URNs for 'naming authority assignment', not 'permanent'

(giving the thread a subject line)

> I like the idea of a univerally applied principle such as you 
> suggest. Could you expand a little on "'naming authority assignment' 
> schemes". I think I know what you are getting at... but I'm trying to
see why, 
> for example, the http URI scheme wouldn't fall on the URN namespace
side of 
> this distinction - it establishes URI assignment authorities  that
then control the
> assignment of URI within some sub-space. Maybe URI assignment
authorities
> don't fall within the locus of what you mean by a 'naming authority'.

URIs are protocol elements intended for communication.
To be useful, the definition of the URI scheme should
tell the receiver of a URI what resource the URI identifies.
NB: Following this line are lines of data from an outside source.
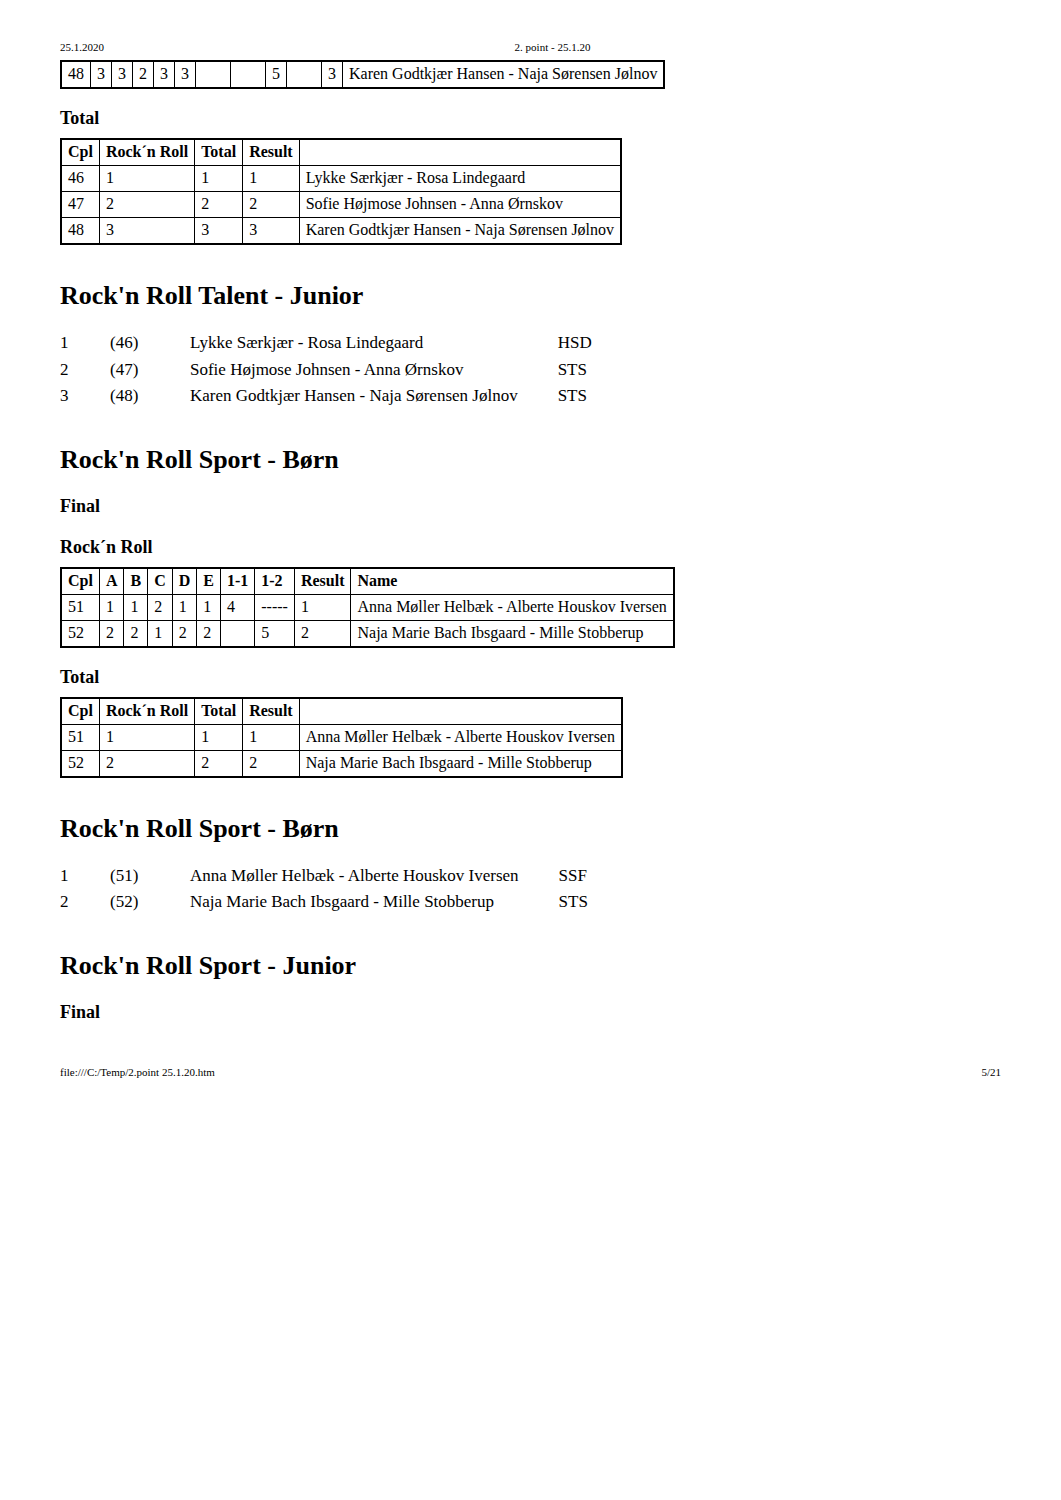25.1.2020
2. point - 25.1.20
| 48 | 3 | 3 | 2 | 3 | 3 | | | 5 | | 3 | Karen Godtkjær Hansen - Naja Sørensen Jølnov |
Total
| Cpl | Rock´n Roll | Total | Result | |
| --- | --- | --- | --- | --- |
| 46 | 1 | 1 | 1 | Lykke Særkjær - Rosa Lindegaard |
| 47 | 2 | 2 | 2 | Sofie Højmose Johnsen - Anna Ørnskov |
| 48 | 3 | 3 | 3 | Karen Godtkjær Hansen - Naja Sørensen Jølnov |
Rock'n Roll Talent - Junior
| 1 | (46) | Lykke Særkjær - Rosa Lindegaard | HSD |
| 2 | (47) | Sofie Højmose Johnsen - Anna Ørnskov | STS |
| 3 | (48) | Karen Godtkjær Hansen - Naja Sørensen Jølnov | STS |
Rock'n Roll Sport - Børn
Final
Rock´n Roll
| Cpl | A | B | C | D | E | 1-1 | 1-2 | Result | Name |
| --- | --- | --- | --- | --- | --- | --- | --- | --- | --- |
| 51 | 1 | 1 | 2 | 1 | 1 | 4 | ----- | 1 | Anna Møller Helbæk - Alberte Houskov Iversen |
| 52 | 2 | 2 | 1 | 2 | 2 | | 5 | 2 | Naja Marie Bach Ibsgaard - Mille Stobberup |
Total
| Cpl | Rock´n Roll | Total | Result | |
| --- | --- | --- | --- | --- |
| 51 | 1 | 1 | 1 | Anna Møller Helbæk - Alberte Houskov Iversen |
| 52 | 2 | 2 | 2 | Naja Marie Bach Ibsgaard - Mille Stobberup |
Rock'n Roll Sport - Børn
| 1 | (51) | Anna Møller Helbæk - Alberte Houskov Iversen | SSF |
| 2 | (52) | Naja Marie Bach Ibsgaard - Mille Stobberup | STS |
Rock'n Roll Sport - Junior
Final
file:///C:/Temp/2.point 25.1.20.htm
5/21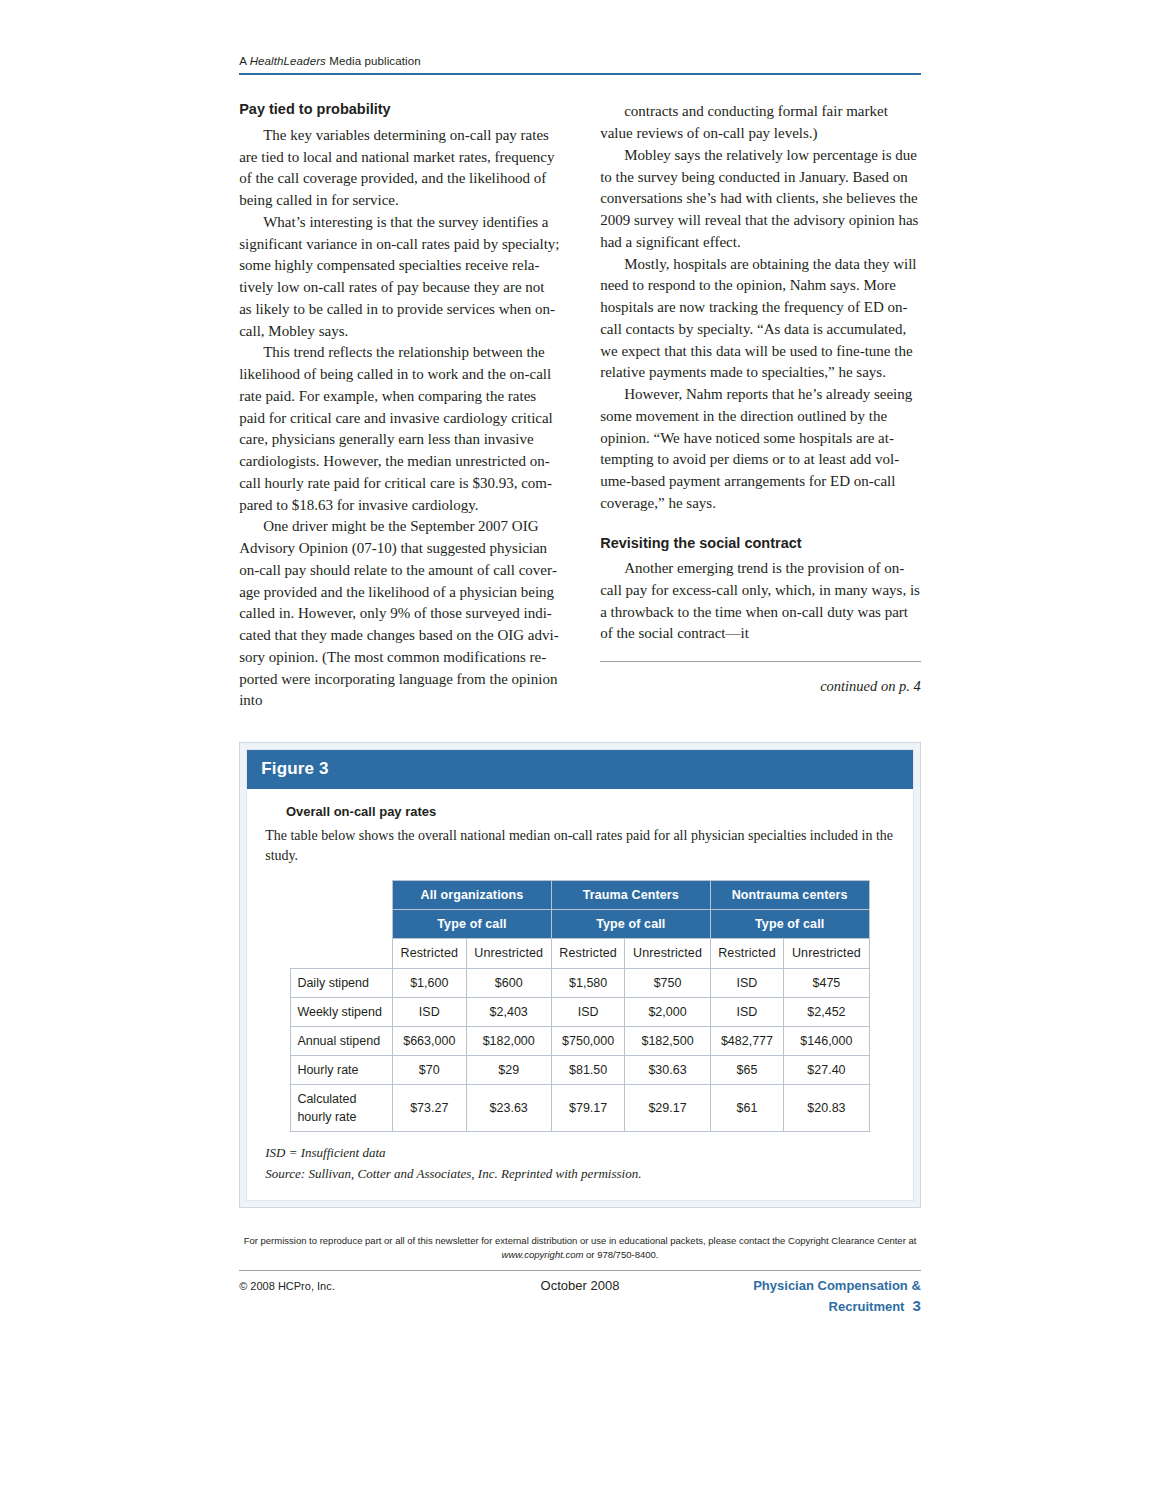A HealthLeaders Media publication
Pay tied to probability
The key variables determining on-call pay rates are tied to local and national market rates, frequency of the call coverage provided, and the likelihood of being called in for service.
What’s interesting is that the survey identifies a significant variance in on-call rates paid by specialty; some highly compensated specialties receive relatively low on-call rates of pay because they are not as likely to be called in to provide services when on-call, Mobley says.
This trend reflects the relationship between the likelihood of being called in to work and the on-call rate paid. For example, when comparing the rates paid for critical care and invasive cardiology critical care, physicians generally earn less than invasive cardiologists. However, the median unrestricted on-call hourly rate paid for critical care is $30.93, compared to $18.63 for invasive cardiology.
One driver might be the September 2007 OIG Advisory Opinion (07-10) that suggested physician on-call pay should relate to the amount of call coverage provided and the likelihood of a physician being called in. However, only 9% of those surveyed indicated that they made changes based on the OIG advisory opinion. (The most common modifications reported were incorporating language from the opinion into
contracts and conducting formal fair market value reviews of on-call pay levels.)
Mobley says the relatively low percentage is due to the survey being conducted in January. Based on conversations she’s had with clients, she believes the 2009 survey will reveal that the advisory opinion has had a significant effect.
Mostly, hospitals are obtaining the data they will need to respond to the opinion, Nahm says. More hospitals are now tracking the frequency of ED on-call contacts by specialty. “As data is accumulated, we expect that this data will be used to fine-tune the relative payments made to specialties,” he says.
However, Nahm reports that he’s already seeing some movement in the direction outlined by the opinion. “We have noticed some hospitals are attempting to avoid per diems or to at least add volume-based payment arrangements for ED on-call coverage,” he says.
Revisiting the social contract
Another emerging trend is the provision of on-call pay for excess-call only, which, in many ways, is a throwback to the time when on-call duty was part of the social contract—it
continued on p. 4
Figure 3
Overall on-call pay rates
The table below shows the overall national median on-call rates paid for all physician specialties included in the study.
| | All organizations | Trauma Centers | Nontrauma centers |
| --- | --- | --- | --- |
| Type of call | Type of call | Type of call |
| Restricted | Unrestricted | Restricted | Unrestricted | Restricted | Unrestricted |
| Daily stipend | $1,600 | $600 | $1,580 | $750 | ISD | $475 |
| Weekly stipend | ISD | $2,403 | ISD | $2,000 | ISD | $2,452 |
| Annual stipend | $663,000 | $182,000 | $750,000 | $182,500 | $482,777 | $146,000 |
| Hourly rate | $70 | $29 | $81.50 | $30.63 | $65 | $27.40 |
| Calculated hourly rate | $73.27 | $23.63 | $79.17 | $29.17 | $61 | $20.83 |
ISD = Insufficient data
Source: Sullivan, Cotter and Associates, Inc. Reprinted with permission.
For permission to reproduce part or all of this newsletter for external distribution or use in educational packets, please contact the Copyright Clearance Center at www.copyright.com or 978/750-8400.
© 2008 HCPro, Inc.
October 2008
Physician Compensation & Recruitment 3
When you define a URI scheme, you are expected to define the
access semantics of the scheme -- how it is that a receiver
of a URI in the scheme is supposed determine the resource
that the URI identifies. For 'http', the definition URIs with
the http scheme is in the HTTP protocol specification, and
the definition is tied to the HTTP protocol.  (People might
use HTTP URIs in other ways to indicate something else, but
that use isn't part of the definition of the HTTP scheme.)

The "urn" namespace was defined as a system which had no
defined operational interpretation for determining the
resource identified; rather, it allowed namespace authorities
to create naming rules, and that the receiver of a URN
would have to use other means to actually locate the
resource.

Of course, it is possible to treat a locator (such as a HTTP
URI) as if it were a uninterpreted identifier; many applications
of URIs do this. And it is possible to devise an operational
protocol for resolution of URNs. But neither of these are
definitional.

The guidelines for IETF registration of URI schemes vs.
URN namespaces could be specific that the namespace definition
needs to be explicit about whether the operational protocol
is definitional or merely a heuristic.

For doi, hdl and info, it seems that the intent is
to make the registry itself definitional, and the resolution
mechanisms heuristic. Because of this, I think they fit
into the "URN namespace" scope.  For "tag", again, the
goal is to avoid any definition of any operational means
of identification, so it would fit into a URN namespace
also.

However, for "tdb" and "duri" (http://larry.masinter.net/duri.html),
as well as "hash", (draft-thiemann-hash-urn-00), there *is*
an operational definition for determining the resource identified,
so they would fit better as new URI schemes.

What do you think of this as a guideline? I believe there
are many namespace registrations that are hanging because
of the weak guidelines between "URN namespace vs. URI scheme",
and this might help. Except for inertia of work already
underway, are these workable as guidelines?